As much as you’re willing to share, how would you rate the compensation in your area?
There are sign-on bonuses since OTRs are in such high demand here. Nationally, I think it’s pretty middle of the road. But cost of living is is pretty low. With the payer systems here in this state, there are certain areas of practice that can be pretty lucrative. Like DDD for Arizona specifically, for in-home pediatric services, three years old and up, for people with disabilities, who are on long-term care.
That payer source can be really lucrative. It’s no secret, you can look this up on the internet, but if you’re a provider with them for an OTR to do an eval it’s $165. And a treatment is $75. An hour is the expected time. But yeah, you’re going to spend time documenting. Generally, you’re looking in the $40s per hour as an OTR here. PRN here would be more in the mid to high $40s for new grads under five years of experience.
What are your future plans for your career in OT?

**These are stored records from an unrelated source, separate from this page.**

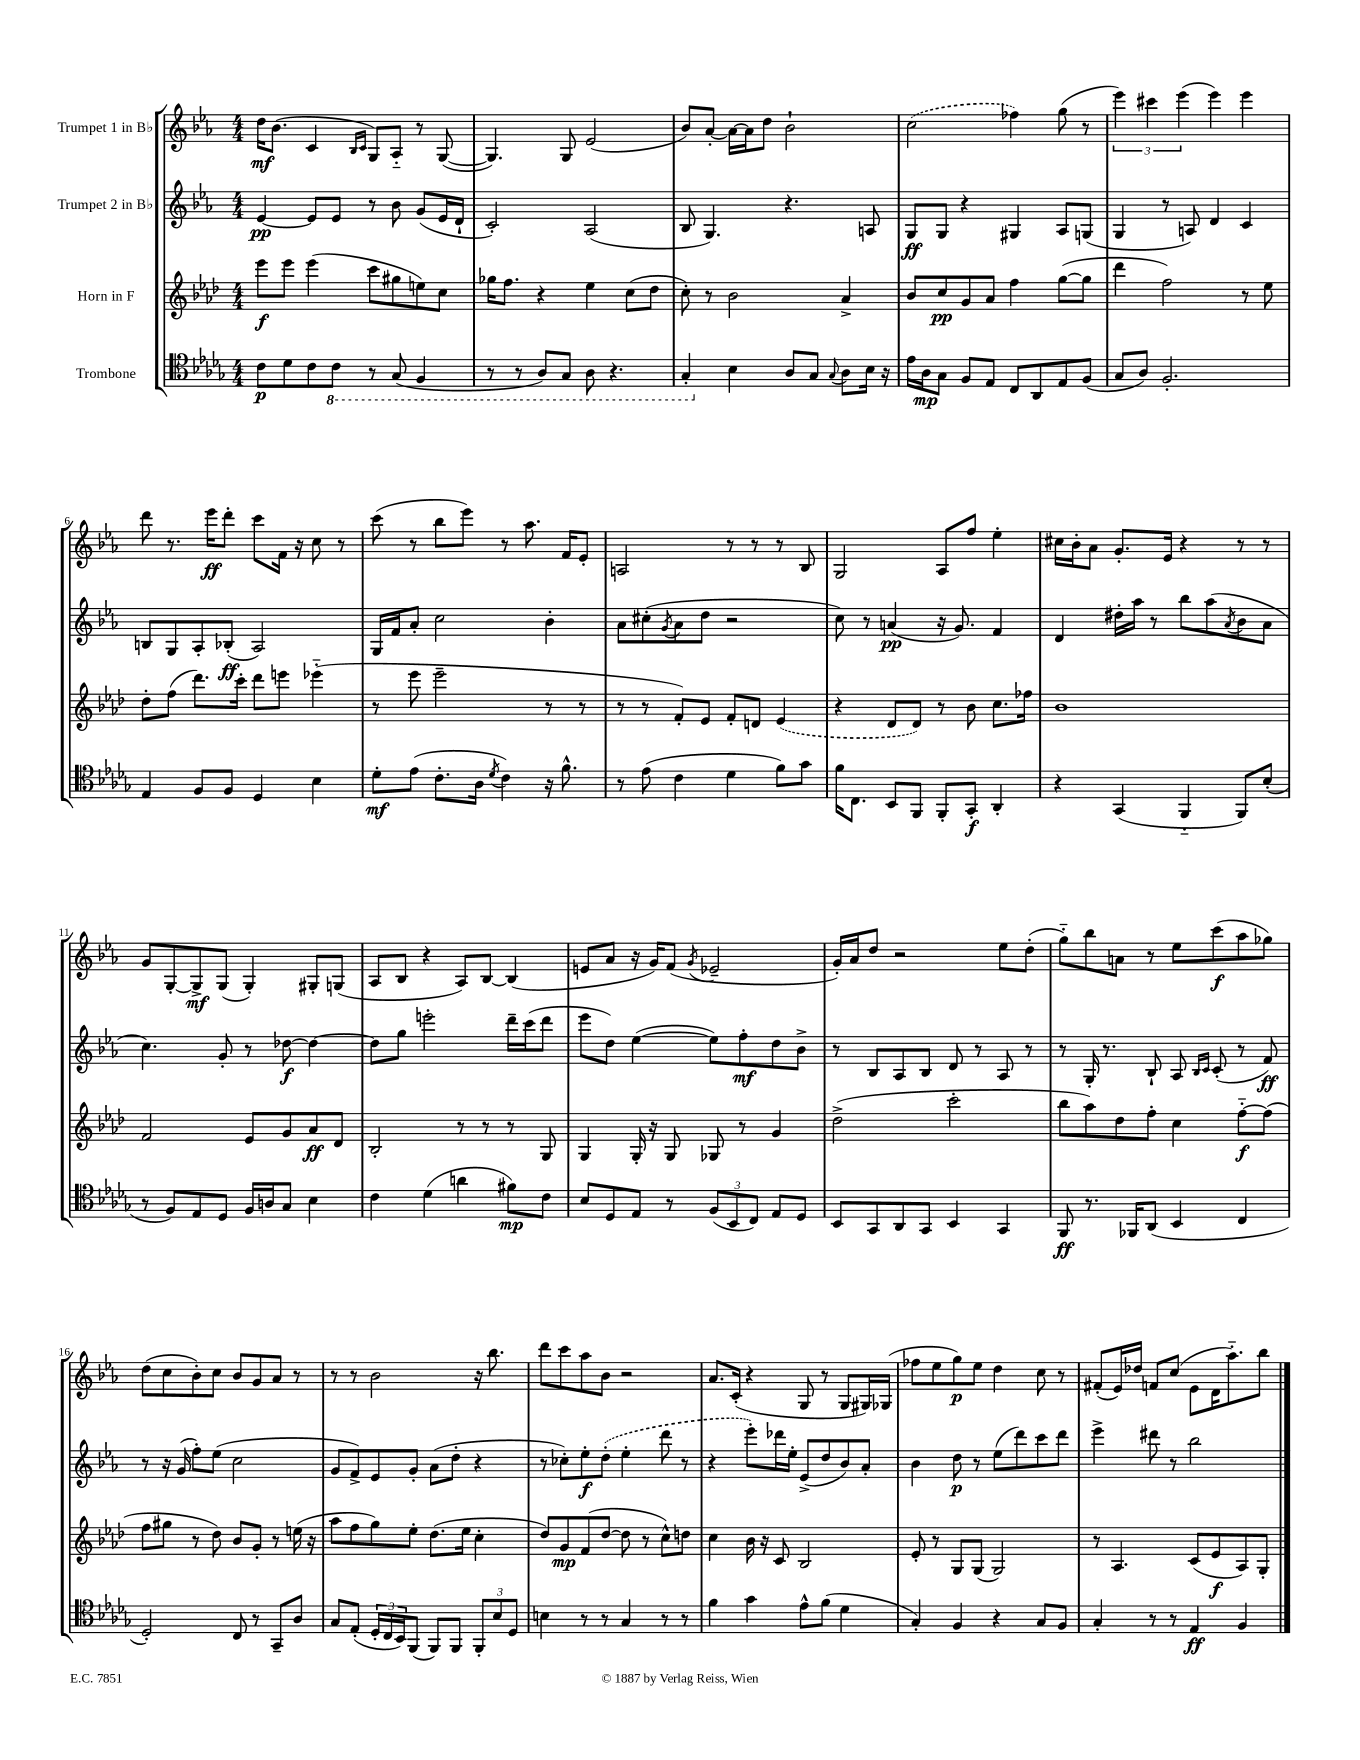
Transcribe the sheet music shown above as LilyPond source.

<<
\new StaffGroup <<
\new Staff = "s0" \with { instrumentName = "Trumpet 1 in Bb" } {
    \clef treble \key ees \major \numericTimeSignature \time 4/4
    d''16\mf bes'8.( c'4 \grace { bes16 c'16 } g8) aes8-_ r8 g8~( |
    g4.) g8 ees'2( |
    bes'8) aes'8~-. aes'16~ aes'16 d''8 bes'2-! |
    \once \slurDashed c''2( fes''4) g''8( r8 |
    \tuplet 3/2 { ees'''4) cis'''4 ees'''4( } ees'''4) ees'''4 |
    d'''8 r8. ees'''16\ff d'''8-. c'''8 f'16 r16 c''8 r8 |
    c'''8( r8 bes''8 ees'''8) r8 aes''8. f'16 ees'8-. |
    a2 r8 r8 r8 bes8 |
    g2 aes8 f''8 ees''4-. |
    cis''16 bes'16-. aes'8 g'8.-. ees'16 r4 r8 r8 |
    g'8 g8~-. g8->\mf g8( g4-.) gis8-. g8( |
    aes8 bes8 r4 aes8) bes8~ bes4( |
    e'8 aes'8 r16 g'16) f'8( \acciaccatura { g'8 } ees'2-- |
    g'16-.) aes'16 d''8 r2 ees''8 d''8-.( |
    g''8-_) bes''8 a'8 r8 ees''8 c'''8\f( aes''8 ges''8) |
    d''8( c''8 bes'8-.) c''8 bes'8 g'8 aes'8 r8 |
    r8 r8 bes'2 r16 bes''8. |
    d'''8 c'''8 aes''8 bes'8 r2 |
    aes'8. c'16-.( r4 g8 r8 g8 gis16) ges16( |
    fes''8 ees''8 g''8\p) ees''8 d''4 c''8 r8 |
    fis'8-.( ees'16) des''16 f'8 c''8( ees'8 d'16 aes''8.-_) bes''8 \bar "|." |
}
\new Staff = "s1" \with { instrumentName = "Trumpet 2 in Bb" } {
    \clef treble \key ees \major \numericTimeSignature \time 4/4
    ees'4~\pp ees'8 ees'8 r8 bes'8 g'8( ees'16 d'16-! |
    c'2-.) aes2( |
    bes8 g4.) r4. a8 |
    g8\ff g8 r4 gis4 aes8 g8( |
    g4 r8 a8) d'4 c'4 |
    b8 g8 aes8-. bes8-.\ff( aes2) |
    g16 f'16 aes'8-. c''2 bes'4-. |
    aes'8 cis''8-.( \acciaccatura { g'8 } aes'8 d''8 r2 |
    c''8) r8 a'4\pp( r16 g'8.) f'4 |
    d'4 dis''16-. aes''16 r8 bes''8 aes''8( \acciaccatura { aes'8 } bes'8 aes'8 |
    c''4.) g'8-. r8 des''8~\f des''4~ |
    des''8 g''8 e'''2-. d'''16-- c'''16( d'''8 |
    ees'''8 d''8) ees''4~( ees''8) f''8-.\mf d''8 bes'8-> |
    r8 bes8 aes8 bes8 d'8 r8 aes8 r8 |
    r8 g16-. r8. bes8-! aes8 \grace { bes16 c'16 } c'8-.( r8 f'8\ff) |
    r8 r16 g'16( f''8-.) ees''8( c''2 |
    g'8 f'8->) ees'8 g'8-. aes'8( d''8-. r4 |
    r8 ces''8-.) ees''8-.\f \once \slurDashed d''8-.( ees''4-. d'''8 r8 |
    r4 ees'''8-.) des'''16 ees''16-. ees'8->( d''8 bes'8) aes'8-. |
    bes'4 d''8\p r8 ees''8( d'''8) c'''8 d'''8 |
    ees'''4-> dis'''8 r8 bes''2 \bar "|." |
}
\new Staff = "s2" \with { instrumentName = "Horn in F" } {
    \clef treble \key aes \major \numericTimeSignature \time 4/4
    ees'''8\f ees'''8 ees'''4( c'''8 gis''8 e''8) c''8 |
    ges''16 f''8. r4 ees''4 c''8( des''8 |
    c''8-.) r8 bes'2 aes'4-> |
    bes'8 c''8\pp g'8 aes'8 f''4 g''8~( g''8 |
    des'''4 f''2) r8 ees''8 |
    des''8-. f''8( des'''8.) c'''16-. des'''8 e'''8 ees'''4-_( |
    r8 ees'''8 ees'''2-- r8 r8 |
    r8 r8 f'8-.) ees'8 f'8-. d'8 \once \slurDashed ees'4( |
    r4 des'8 des'8) r8 bes'8 c''8. fes''16 |
    bes'1 |
    f'2 ees'8 g'8 aes'8\ff des'8 |
    bes2-. r8 r8 r8 g8 |
    g4 g16-. r16 g8 ges8 r8 g'4 |
    des''2->( c'''2-. |
    bes''8 aes''8) des''8 f''8-. c''4 f''8~-_\f f''8( |
    f''8 gis''8 r8 des''8) bes'8 g'8-. r8 e''16( r16 |
    aes''8 f''8 g''8) ees''8-. des''8.( ees''16 c''4-. |
    des''8) g'8\mp f'8( des''8~ des''8 r8 c''8-^) d''8 |
    c''4 bes'16 r16 c'8 bes2 |
    ees'8-. r8 g8 g8( g2) |
    r8 aes4. c'8( ees'8\f aes8) g8-. \bar "|." |
}
\new Staff = "s3" \with { instrumentName = "Trombone" } {
    \clef tenor \key des \major \numericTimeSignature \time 4/4
    c'8\p des'8 c'8 \ottava #-1 c8 r8 ges,8( f,4 |
    r8 r8 aes,8) ges,8 aes,8 r4. |
    ges,4-. \ottava #0 bes4 aes8 ges8 \appoggiatura { ges8 } aes8 bes16 r16 |
    ees'16 aes16\mp ges8 f8 ees8 c8 aes,8 ees8 f8( |
    ges8 aes8) f2.-. |
    ees4 f8 f8 des4 bes4 |
    des'8-.\mf ees'8( c'8.-. aes16 \acciaccatura { des'8 } c'4) r16 f'8.-^ |
    r8 ees'8( c'4 des'4 f'8) ges'8 |
    f'16 c8. bes,8 f,8 f,8-. ges,8-.\f aes,4-. |
    r4 ges,4( f,4-_ f,8) bes8-.( |
    r8 f8) ees8 des8 f16 a16 ges8 bes4 |
    c'4 des'4( a'4 fis'8\mp) c'8 |
    bes8 des8 ees8 r8 \tuplet 3/2 { f8( bes,8 c8) } ees8 des8 |
    bes,8 ges,8 aes,8 ges,8 bes,4 ges,4 |
    f,8\ff r8. fes,16 aes,8( bes,4 c4 |
    des2-.) c8 r8 ges,8-- aes8 |
    ges8 ees8-.( \tuplet 3/2 { des16-. c16 bes,16) } f,8( f,8) f,8 \tuplet 3/2 { f,8-. bes8 des8 } |
    b4 r8 r8 ges4 r8 r8 |
    f'4 ges'4 ees'8-^ f'8( des'4 |
    ges4-.) f4 r4 ges8 f8 |
    ges4-. r8 r8 ees4\ff f4 \bar "|." |
}
>>
>>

I launched Embody OT and I’m focusing on wellness based services. I’m finishing a nutrition coaching course right now. Obviously I bring the OT lens to that, but I did feel like I needed a little bit of a boost credential-wise to talk about nutrition. I’ve been studying yoga since I was in high school and I managed to do an in-service about yoga in every single one of my field work placements. I was really excited about it. I’m doing yoga-based interventions.

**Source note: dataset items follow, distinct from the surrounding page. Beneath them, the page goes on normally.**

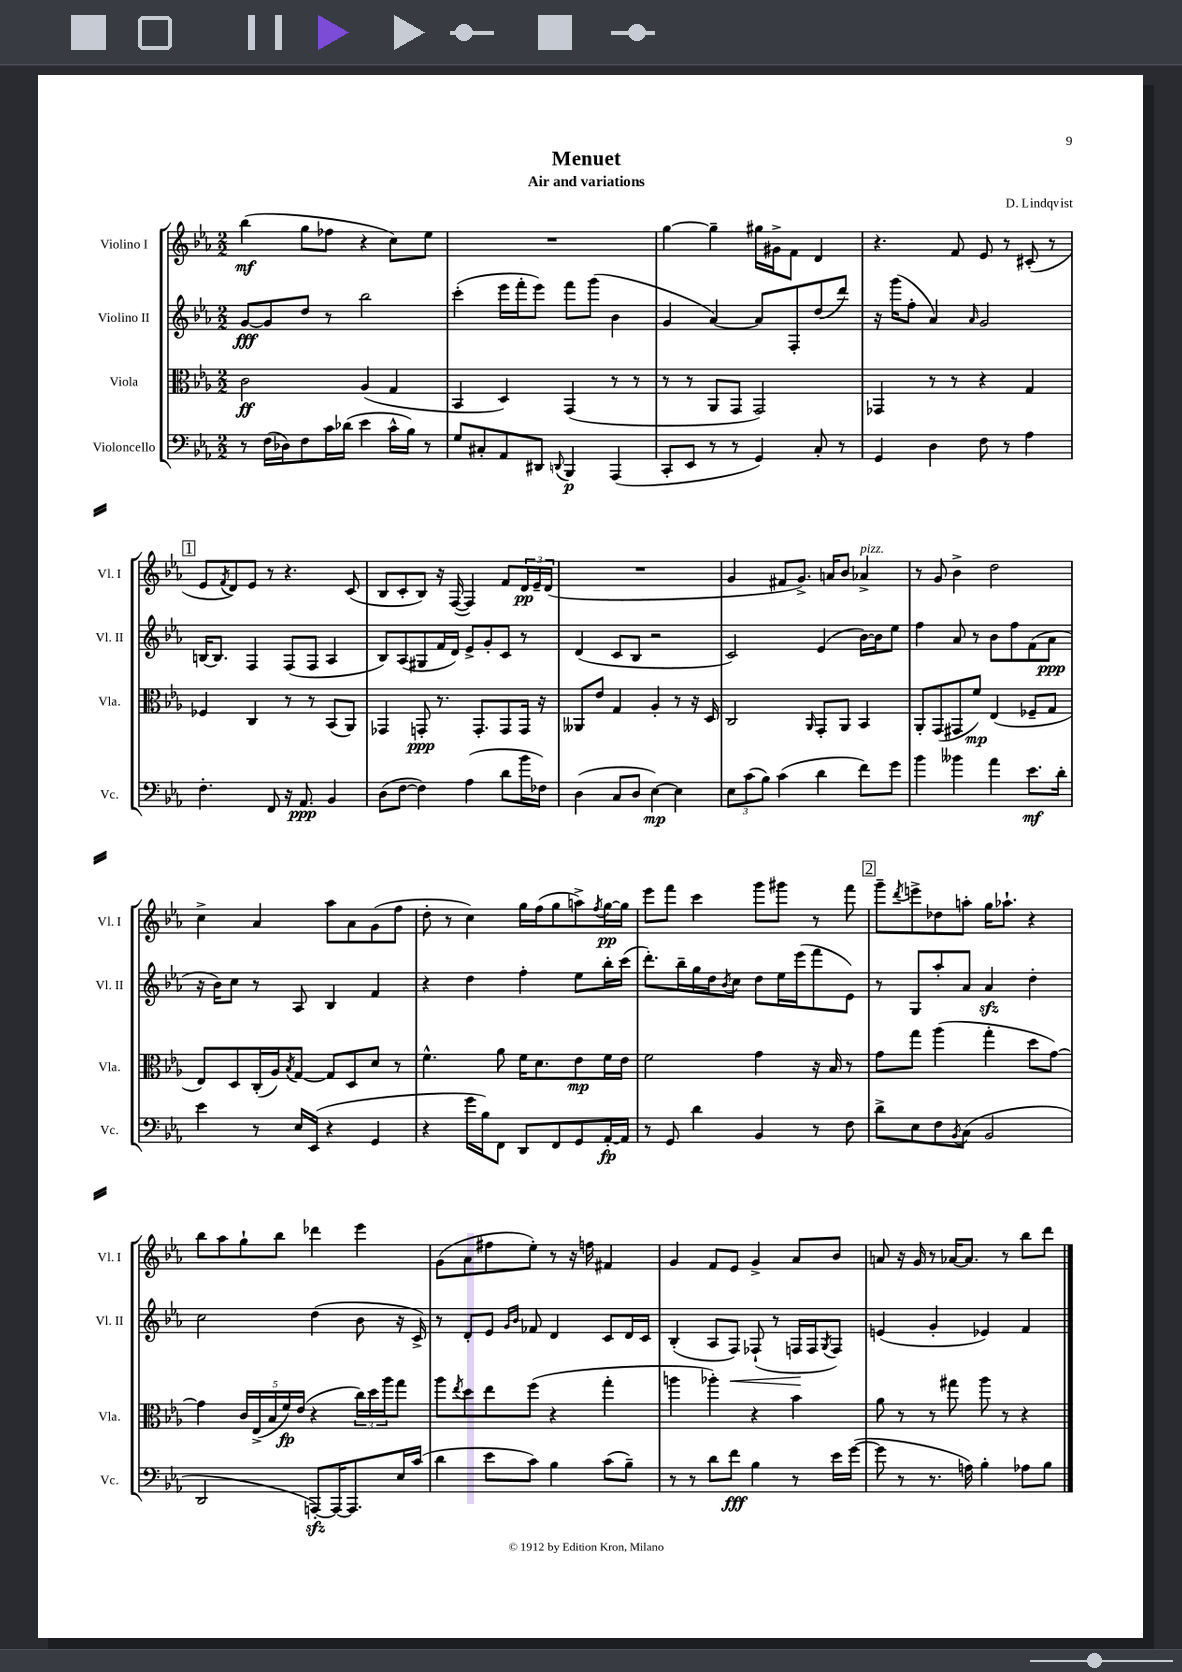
\header { title = "Menuet" composer = "D. Lindqvist" subtitle = "Air and variations" }
<<
\new StaffGroup <<
\new Staff = "s0" \with { instrumentName = "Violino I" shortInstrumentName = "Vl. I" } {
    \clef treble \key ees \major \numericTimeSignature \time 2/2
    bes''4\mf( g''8 fes''8 r4 c''8) ees''8 |
    R1 |
    g''4~ g''4-- gis''16 gis'16-> f'8 d'4 |
    r4. f'8 ees'8 r8 cis'8-.( r8 |
    \mark \markup { \box "1" } ees'8 \acciaccatura { f'8 } d'8) ees'8 r8 r4. c'8( |
    bes8 c'8-. bes8) r16 f16~( f4) f'8 \tuplet 3/2 { d'16\pp ees'16-- d'16( } |
    R1 |
    g'4 fis'8 g'8.->) a'16 bes'8 aes'4->^\markup { \italic "pizz." } |
    r8 g'8 bes'4-> d''2 |
    c''4-> aes'4 aes''8 aes'8 g'8( f''8 |
    d''8-. r8 c''4) g''16 f''16( g''8 a''8->) \acciaccatura { f''8 } g''16~\pp g''16 |
    ees'''8 f'''8 c'''4 g'''8 gis'''8 r8 f'''8 |
    \mark \markup { \box "2" } g'''8-- \acciaccatura { d'''8 } e'''8-> des''8 a''8-. g''16 aes''8.-! r4 |
    bes''8 aes''8 g''8-! bes''8 des'''4 ees'''4 |
    g'8( aes'8 fis''8 ees''8-.) r8 r16 f''16 fis'4 |
    g'4 f'8 ees'8 g'4-> aes'8 bes'8 |
    a'8 r16 g'16 r8 aes'16~ aes'8. r8 bes''8 d'''8 \bar "|." |
}
\new Staff = "s1" \with { instrumentName = "Violino II" shortInstrumentName = "Vl. II" } {
    \clef treble \key ees \major \numericTimeSignature \time 2/2
    g'8~\fff g'8 d''8 r8 bes''2 |
    c'''4-.( ees'''16 f'''16-. ees'''8) f'''8 g'''8( bes'4 |
    g'4 aes'4~) aes'8 f8-. d''8( d'''8) |
    r16 g'''16( f''8-. aes'4) \grace { aes'16 } g'2 |
    \mark \markup { \box "1" } b16~ b8. f4 f8( f8 aes4 |
    bes8) aes8( gis8 f'16 d'16) ees'8-> g'8-. c'8 r8 |
    d'4( c'8 bes8 r2 |
    c'2) ees'4( bes'16~) bes'16 ees''8 |
    f''4 aes'8 r8 bes'8 f''8 f'8( aes'8\ppp |
    r16 bes'16) c''8 r8 aes8 bes4 f'4 |
    r4 d''4 f''4-. ees''8 bes''16-. c'''16( |
    d'''8.-.) bes''16-- g''16 d''16 \acciaccatura { bes'8 } c''8 d''8 ees''16 ees'''16( f'''8 ees'8) |
    \mark \markup { \box "2" } r8 g8 aes''8-. aes'8 aes'4\sfz d''4-. |
    c''2 d''4( bes'8 r16 c'16->) |
    r8 d'8-. ees'8 \grace { g'16 bes'16 } fes'8 d'4 c'8 d'16 c'16 |
    bes4-.( aes8 f8\<) fes8-!( r8 f16\! f16 \acciaccatura { g8 } f8) |
    e'4( g'4-. ees'4) f'4 \bar "|." |
}
\new Staff = "s2" \with { instrumentName = "Viola" shortInstrumentName = "Vla." } {
    \clef alto \key ees \major \numericTimeSignature \time 2/2
    c'2\ff aes4( g4 |
    bes,4 d4) g,4( r8 r8 |
    r8 r8 aes,8 g,8 g,2) |
    ges,4 r8 r8 r4 g4 |
    \mark \markup { \box "1" } fes4 c4 r8 r8 bes,8( aes,8) |
    ges,4 g,8-.\ppp r8. g,8.-. g,8 g,16 r16 |
    aeses,8 ees'8 g4 aes4-. r8 r16 d16 |
    c2 \grace { aes,16 } g,8-. aes,8 bes,4 |
    aes,8-. g,8( gis,8 f'8\mp) ees4( fes8-- g8 |
    ees8) d8 c16-.( aes16) \acciaccatura { bes8 } g8~ g8 d8 d'8 r8 |
    f'4.-^ aes'8 f'16 d'8. ees'8\mp f'16 ees'16 |
    f'2 g'4 r16 bes16 r8 |
    \mark \markup { \box "2" } g'8 g''8 aes''4( g''4-. d''8 g'8~) |
    g'4 \tuplet 5/4 { c'16 ees16->( bes16 f'16\fp) ees'16( } r4 \tuplet 3/2 { c''16) d''16 aes''16 } g''8 |
    aes''8 \acciaccatura { ees''8 } d''8 ees''8 f''8( r4 g''4-. |
    a''4 aes''4-.) r4 bes'4 |
    aes'8 r8 r8 gis''8 aes''8 r8 r4 \bar "|." |
}
\new Staff = "s3" \with { instrumentName = "Violoncello" shortInstrumentName = "Vc." } {
    \clef bass \key ees \major \numericTimeSignature \time 2/2
    r8 f16( des16) f8 c'16 des'16( ees'4 c'16-^ bes16) r8 |
    g8 cis8-. aes,8 dis,8 \appoggiatura { d,8 } bes,,4\p aes,,4( |
    c,8-. ees,8 r8 r8 g,4) c8-. r8 |
    g,4 d4 f8 r8 aes4 |
    \mark \markup { \box "1" } f4.-. f,8 r16 aes,8.\ppp bes,4 |
    d8( f8~ f4) aes4( d'8 bes'16 fes16) |
    d4( c8 d8 ees4~\mp) ees4 |
    \tuplet 3/2 { ees8 c'8( bes8) } c'4( d'4 f'8) g'8 |
    bes'4 beses'4 aes'4 ees'8.\mf d'16-. |
    ees'4 r8 ees16 ees,16( r4 g,4 |
    r4 g'16 bes16) f,8 d,8 f,8 g,8 aes,16~-.\fp aes,16 |
    r8 g,8 d'4 bes,4 r8 f8 |
    \mark \markup { \box "2" } d'8-> ees8 f8 \acciaccatura { bes,8 } c8( bes,2 |
    d,2 a,,8~-.\sfz) a,,16~ a,,8. ees16 c'16( |
    d'4 ees'8 c'8) bes4 c'8( bes8--) |
    r8 r8 d'8 f'8\fff bes4 r8 ees'16 g'16~( |
    g'8 r8 r8. a16) bes4-. aes8 bes8 \bar "|." |
}
>>
>>
\layout { \context { \Score \remove "Bar_number_engraver" } }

I’m just going to focus on that, and I’m going to keep doing my other gigs until I can really do Embody OT full time. I want to continue be forward-thinking and pushing things forward. I was involved with AOTA when Amy Lamb was vice president and then president, so that distinct value she talks about resonates with me. And I got that education with her really early on. So I really want to help do that.
When I was applying to OT school, I found books at the library that were published in the 70’s and 80’s. It was not appealing to me to want to be an occupational therapist. And now I look at how educated we are coming out of school, and it doesn’t translate to what we’re doing in practice – it really doesn’t. There are some level one trauma centers like one my fieldworks at St. Joe’s in Phoenix. You are practicing at the top of your license when you’re in a setting like that.
And in Omaha, QLI is this really cool no-productivity place where if somebody was working on motorcycles before they had a stroke and that’s what their passion is, they bring in a motorcycle and that’s what they work on.
I love working with students. I want to teach someday. But I want to figure out a way to keep practicing at the top my license and figure out how to help other practitioners do the same. Figure out a way to track it better so we can talk about it more. Because that’s what physicians have done since the beginning of time. They’ve written case study after case study after case study about these really cool cases. And that’s how they have progressed medicine.
We’re needed now more than ever. And I learned that more now than ever being in home health and seeing all these people with diabetes, COPD, anxiety and conditions that are so debilitating. I’m just going to keep meeting people and talking about OT and how great it is!